◆ TASK REQUIREMENTS ◆
Please answer from the cruise account below: how many days long was the Atlantis Events cruise?

By Ryan C. Showers
Last May, my boyfriend made reservations for us to take a 10-day gay cruise with Atlantis Events which would travel to different ports in French Polynesia. While I knew this would be a vacation I would never forget (how many opportunities will I have to go to Tahiti!?), I had a slight twinge of sorrow, because I knew the dates of the cruise overlapped with those of the Oscar ceremony. I have not skipped an Oscar telecast since before 2006. I couldn’t imagine missing them. But I kept reminding myself that a trip to Bora Bora was more important than watching an award show, and I was right.

◆ DATA LISTING ◆
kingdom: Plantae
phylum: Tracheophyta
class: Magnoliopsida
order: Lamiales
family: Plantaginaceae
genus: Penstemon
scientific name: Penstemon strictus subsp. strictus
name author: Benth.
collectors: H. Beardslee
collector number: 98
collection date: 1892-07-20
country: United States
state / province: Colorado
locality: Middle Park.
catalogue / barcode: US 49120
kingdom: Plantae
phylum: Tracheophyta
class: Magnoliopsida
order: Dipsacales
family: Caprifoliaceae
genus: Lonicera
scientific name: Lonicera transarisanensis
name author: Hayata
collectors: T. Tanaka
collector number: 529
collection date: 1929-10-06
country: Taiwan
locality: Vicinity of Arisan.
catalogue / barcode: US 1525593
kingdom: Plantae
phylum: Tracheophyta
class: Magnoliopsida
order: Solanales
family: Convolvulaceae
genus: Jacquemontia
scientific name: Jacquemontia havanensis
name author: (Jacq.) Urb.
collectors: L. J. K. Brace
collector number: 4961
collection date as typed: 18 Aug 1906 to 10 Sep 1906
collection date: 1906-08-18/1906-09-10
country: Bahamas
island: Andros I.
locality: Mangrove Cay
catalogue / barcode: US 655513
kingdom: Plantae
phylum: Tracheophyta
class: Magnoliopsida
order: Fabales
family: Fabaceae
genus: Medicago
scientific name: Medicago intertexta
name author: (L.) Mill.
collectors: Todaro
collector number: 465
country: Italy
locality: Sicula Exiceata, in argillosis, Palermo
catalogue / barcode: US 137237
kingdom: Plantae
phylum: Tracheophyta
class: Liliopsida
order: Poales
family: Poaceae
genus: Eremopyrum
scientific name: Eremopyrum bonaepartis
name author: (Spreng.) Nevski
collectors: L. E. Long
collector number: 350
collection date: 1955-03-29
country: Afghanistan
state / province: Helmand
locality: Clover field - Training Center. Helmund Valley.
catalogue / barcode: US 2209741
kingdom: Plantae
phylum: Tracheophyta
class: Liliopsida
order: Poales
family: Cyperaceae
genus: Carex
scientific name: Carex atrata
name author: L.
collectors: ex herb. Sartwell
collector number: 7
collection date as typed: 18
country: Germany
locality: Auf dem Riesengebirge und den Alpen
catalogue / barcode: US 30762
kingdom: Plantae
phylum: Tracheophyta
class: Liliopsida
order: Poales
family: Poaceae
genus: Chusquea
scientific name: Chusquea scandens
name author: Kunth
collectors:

◆ IN RESPONSE ◆
Ten days.